──────── Data rows ────────

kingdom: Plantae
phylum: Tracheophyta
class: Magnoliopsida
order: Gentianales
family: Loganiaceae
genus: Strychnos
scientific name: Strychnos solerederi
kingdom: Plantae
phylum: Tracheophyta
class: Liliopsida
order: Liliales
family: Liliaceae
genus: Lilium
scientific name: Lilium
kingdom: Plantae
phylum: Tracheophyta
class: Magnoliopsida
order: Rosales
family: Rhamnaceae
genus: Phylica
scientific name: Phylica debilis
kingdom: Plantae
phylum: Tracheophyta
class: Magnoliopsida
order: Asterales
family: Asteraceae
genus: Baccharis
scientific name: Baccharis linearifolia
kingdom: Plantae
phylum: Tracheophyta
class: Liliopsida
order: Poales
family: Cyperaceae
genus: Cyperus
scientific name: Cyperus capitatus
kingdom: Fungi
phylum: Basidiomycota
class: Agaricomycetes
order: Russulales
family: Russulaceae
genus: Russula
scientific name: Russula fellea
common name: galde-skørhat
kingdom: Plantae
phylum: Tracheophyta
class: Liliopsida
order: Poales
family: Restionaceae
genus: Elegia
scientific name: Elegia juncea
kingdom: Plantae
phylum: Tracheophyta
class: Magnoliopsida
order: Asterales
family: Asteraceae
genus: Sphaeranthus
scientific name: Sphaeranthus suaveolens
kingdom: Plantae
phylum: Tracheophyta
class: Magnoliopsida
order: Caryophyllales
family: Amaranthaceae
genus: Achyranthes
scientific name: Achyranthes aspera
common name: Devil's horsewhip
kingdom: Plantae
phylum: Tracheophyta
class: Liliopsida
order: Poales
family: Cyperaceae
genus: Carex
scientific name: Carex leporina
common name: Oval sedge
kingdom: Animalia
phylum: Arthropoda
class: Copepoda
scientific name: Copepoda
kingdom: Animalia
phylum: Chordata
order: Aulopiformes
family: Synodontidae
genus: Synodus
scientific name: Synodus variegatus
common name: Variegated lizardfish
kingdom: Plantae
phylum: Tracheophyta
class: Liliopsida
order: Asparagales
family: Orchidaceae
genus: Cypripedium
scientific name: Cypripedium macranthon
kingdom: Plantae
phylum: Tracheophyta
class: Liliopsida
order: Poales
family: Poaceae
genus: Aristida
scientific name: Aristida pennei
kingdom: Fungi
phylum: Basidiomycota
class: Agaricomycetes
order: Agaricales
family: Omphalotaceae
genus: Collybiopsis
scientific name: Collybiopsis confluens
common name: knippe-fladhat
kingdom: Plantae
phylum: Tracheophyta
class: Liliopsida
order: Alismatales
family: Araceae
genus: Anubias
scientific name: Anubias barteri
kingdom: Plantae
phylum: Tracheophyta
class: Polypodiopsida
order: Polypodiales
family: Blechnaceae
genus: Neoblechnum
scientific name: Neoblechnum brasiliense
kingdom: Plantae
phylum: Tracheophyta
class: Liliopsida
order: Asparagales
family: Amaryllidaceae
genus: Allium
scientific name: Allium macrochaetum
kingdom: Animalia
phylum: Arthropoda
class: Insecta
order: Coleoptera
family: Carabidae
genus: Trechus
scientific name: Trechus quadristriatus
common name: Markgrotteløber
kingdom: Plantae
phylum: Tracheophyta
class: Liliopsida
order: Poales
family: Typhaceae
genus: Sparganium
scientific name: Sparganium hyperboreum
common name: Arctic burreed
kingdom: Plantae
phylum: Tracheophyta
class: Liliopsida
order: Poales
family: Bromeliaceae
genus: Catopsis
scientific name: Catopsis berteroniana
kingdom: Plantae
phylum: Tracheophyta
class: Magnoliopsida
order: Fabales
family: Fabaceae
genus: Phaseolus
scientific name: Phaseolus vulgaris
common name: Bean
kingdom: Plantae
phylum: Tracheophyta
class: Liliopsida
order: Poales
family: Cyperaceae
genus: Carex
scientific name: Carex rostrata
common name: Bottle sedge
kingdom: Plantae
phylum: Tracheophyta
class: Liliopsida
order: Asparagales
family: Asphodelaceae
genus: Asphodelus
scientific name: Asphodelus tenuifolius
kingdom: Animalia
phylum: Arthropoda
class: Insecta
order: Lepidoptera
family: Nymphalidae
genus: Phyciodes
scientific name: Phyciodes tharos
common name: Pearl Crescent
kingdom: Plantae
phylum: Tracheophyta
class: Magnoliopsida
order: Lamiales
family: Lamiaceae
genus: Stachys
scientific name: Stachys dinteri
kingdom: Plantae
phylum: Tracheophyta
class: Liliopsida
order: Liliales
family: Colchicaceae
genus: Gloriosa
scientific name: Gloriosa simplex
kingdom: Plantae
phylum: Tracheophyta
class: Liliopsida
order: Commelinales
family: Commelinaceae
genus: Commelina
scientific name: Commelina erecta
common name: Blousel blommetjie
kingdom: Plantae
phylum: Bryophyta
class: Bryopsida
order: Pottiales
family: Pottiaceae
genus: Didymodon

────────

Lay out every line of the rows above as a two-column Markdown table, with the line's position in the Number column and its text in the Line column. Leave out blank lines.

| Number | Line |
|---|---|
| 1 | kingdom: Plantae |
| 2 | phylum: Tracheophyta |
| 3 | class: Magnoliopsida |
| 4 | order: Gentianales |
| 5 | family: Loganiaceae |
| 6 | genus: Strychnos |
| 7 | scientific name: Strychnos solerederi |
| 8 | kingdom: Plantae |
| 9 | phylum: Tracheophyta |
| 10 | class: Liliopsida |
| 11 | order: Liliales |
| 12 | family: Liliaceae |
| 13 | genus: Lilium |
| 14 | scientific name: Lilium |
| 15 | kingdom: Plantae |
| 16 | phylum: Tracheophyta |
| 17 | class: Magnoliopsida |
| 18 | order: Rosales |
| 19 | family: Rhamnaceae |
| 20 | genus: Phylica |
| 21 | scientific name: Phylica debilis |
| 22 | kingdom: Plantae |
| 23 | phylum: Tracheophyta |
| 24 | class: Magnoliopsida |
| 25 | order: Asterales |
| 26 | family: Asteraceae |
| 27 | genus: Baccharis |
| 28 | scientific name: Baccharis linearifolia |
| 29 | kingdom: Plantae |
| 30 | phylum: Tracheophyta |
| 31 | class: Liliopsida |
| 32 | order: Poales |
| 33 | family: Cyperaceae |
| 34 | genus: Cyperus |
| 35 | scientific name: Cyperus capitatus |
| 36 | kingdom: Fungi |
| 37 | phylum: Basidiomycota |
| 38 | class: Agaricomycetes |
| 39 | order: Russulales |
| 40 | family: Russulaceae |
| 41 | genus: Russula |
| 42 | scientific name: Russula fellea |
| 43 | common name: galde-skørhat |
| 44 | kingdom: Plantae |
| 45 | phylum: Tracheophyta |
| 46 | class: Liliopsida |
| 47 | order: Poales |
| 48 | family: Restionaceae |
| 49 | genus: Elegia |
| 50 | scientific name: Elegia juncea |
| 51 | kingdom: Plantae |
| 52 | phylum: Tracheophyta |
| 53 | class: Magnoliopsida |
| 54 | order: Asterales |
| 55 | family: Asteraceae |
| 56 | genus: Sphaeranthus |
| 57 | scientific name: Sphaeranthus suaveolens |
| 58 | kingdom: Plantae |
| 59 | phylum: Tracheophyta |
| 60 | class: Magnoliopsida |
| 61 | order: Caryophyllales |
| 62 | family: Amaranthaceae |
| 63 | genus: Achyranthes |
| 64 | scientific name: Achyranthes aspera |
| 65 | common name: Devil's horsewhip |
| 66 | kingdom: Plantae |
| 67 | phylum: Tracheophyta |
| 68 | class: Liliopsida |
| 69 | order: Poales |
| 70 | family: Cyperaceae |
| 71 | genus: Carex |
| 72 | scientific name: Carex leporina |
| 73 | common name: Oval sedge |
| 74 | kingdom: Animalia |
| 75 | phylum: Arthropoda |
| 76 | class: Copepoda |
| 77 | scientific name: Copepoda |
| 78 | kingdom: Animalia |
| 79 | phylum: Chordata |
| 80 | order: Aulopiformes |
| 81 | family: Synodontidae |
| 82 | genus: Synodus |
| 83 | scientific name: Synodus variegatus |
| 84 | common name: Variegated lizardfish |
| 85 | kingdom: Plantae |
| 86 | phylum: Tracheophyta |
| 87 | class: Liliopsida |
| 88 | order: Asparagales |
| 89 | family: Orchidaceae |
| 90 | genus: Cypripedium |
| 91 | scientific name: Cypripedium macranthon |
| 92 | kingdom: Plantae |
| 93 | phylum: Tracheophyta |
| 94 | class: Liliopsida |
| 95 | order: Poales |
| 96 | family: Poaceae |
| 97 | genus: Aristida |
| 98 | scientific name: Aristida pennei |
| 99 | kingdom: Fungi |
| 100 | phylum: Basidiomycota |
| 101 | class: Agaricomycetes |
| 102 | order: Agaricales |
| 103 | family: Omphalotaceae |
| 104 | genus: Collybiopsis |
| 105 | scientific name: Collybiopsis confluens |
| 106 | common name: knippe-fladhat |
| 107 | kingdom: Plantae |
| 108 | phylum: Tracheophyta |
| 109 | class: Liliopsida |
| 110 | order: Alismatales |
| 111 | family: Araceae |
| 112 | genus: Anubias |
| 113 | scientific name: Anubias barteri |
| 114 | kingdom: Plantae |
| 115 | phylum: Tracheophyta |
| 116 | class: Polypodiopsida |
| 117 | order: Polypodiales |
| 118 | family: Blechnaceae |
| 119 | genus: Neoblechnum |
| 120 | scientific name: Neoblechnum brasiliense |
| 121 | kingdom: Plantae |
| 122 | phylum: Tracheophyta |
| 123 | class: Liliopsida |
| 124 | order: Asparagales |
| 125 | family: Amaryllidaceae |
| 126 | genus: Allium |
| 127 | scientific name: Allium macrochaetum |
| 128 | kingdom: Animalia |
| 129 | phylum: Arthropoda |
| 130 | class: Insecta |
| 131 | order: Coleoptera |
| 132 | family: Carabidae |
| 133 | genus: Trechus |
| 134 | scientific name: Trechus quadristriatus |
| 135 | common name: Markgrotteløber |
| 136 | kingdom: Plantae |
| 137 | phylum: Tracheophyta |
| 138 | class: Liliopsida |
| 139 | order: Poales |
| 140 | family: Typhaceae |
| 141 | genus: Sparganium |
| 142 | scientific name: Sparganium hyperboreum |
| 143 | common name: Arctic burreed |
| 144 | kingdom: Plantae |
| 145 | phylum: Tracheophyta |
| 146 | class: Liliopsida |
| 147 | order: Poales |
| 148 | family: Bromeliaceae |
| 149 | genus: Catopsis |
| 150 | scientific name: Catopsis berteroniana |
| 151 | kingdom: Plantae |
| 152 | phylum: Tracheophyta |
| 153 | class: Magnoliopsida |
| 154 | order: Fabales |
| 155 | family: Fabaceae |
| 156 | genus: Phaseolus |
| 157 | scientific name: Phaseolus vulgaris |
| 158 | common name: Bean |
| 159 | kingdom: Plantae |
| 160 | phylum: Tracheophyta |
| 161 | class: Liliopsida |
| 162 | order: Poales |
| 163 | family: Cyperaceae |
| 164 | genus: Carex |
| 165 | scientific name: Carex rostrata |
| 166 | common name: Bottle sedge |
| 167 | kingdom: Plantae |
| 168 | phylum: Tracheophyta |
| 169 | class: Liliopsida |
| 170 | order: Asparagales |
| 171 | family: Asphodelaceae |
| 172 | genus: Asphodelus |
| 173 | scientific name: Asphodelus tenuifolius |
| 174 | kingdom: Animalia |
| 175 | phylum: Arthropoda |
| 176 | class: Insecta |
| 177 | order: Lepidoptera |
| 178 | family: Nymphalidae |
| 179 | genus: Phyciodes |
| 180 | scientific name: Phyciodes tharos |
| 181 | common name: Pearl Crescent |
| 182 | kingdom: Plantae |
| 183 | phylum: Tracheophyta |
| 184 | class: Magnoliopsida |
| 185 | order: Lamiales |
| 186 | family: Lamiaceae |
| 187 | genus: Stachys |
| 188 | scientific name: Stachys dinteri |
| 189 | kingdom: Plantae |
| 190 | phylum: Tracheophyta |
| 191 | class: Liliopsida |
| 192 | order: Liliales |
| 193 | family: Colchicaceae |
| 194 | genus: Gloriosa |
| 195 | scientific name: Gloriosa simplex |
| 196 | kingdom: Plantae |
| 197 | phylum: Tracheophyta |
| 198 | class: Liliopsida |
| 199 | order: Commelinales |
| 200 | family: Commelinaceae |
| 201 | genus: Commelina |
| 202 | scientific name: Commelina erecta |
| 203 | common name: Blousel blommetjie |
| 204 | kingdom: Plantae |
| 205 | phylum: Bryophyta |
| 206 | class: Bryopsida |
| 207 | order: Pottiales |
| 208 | family: Pottiaceae |
| 209 | genus: Didymodon |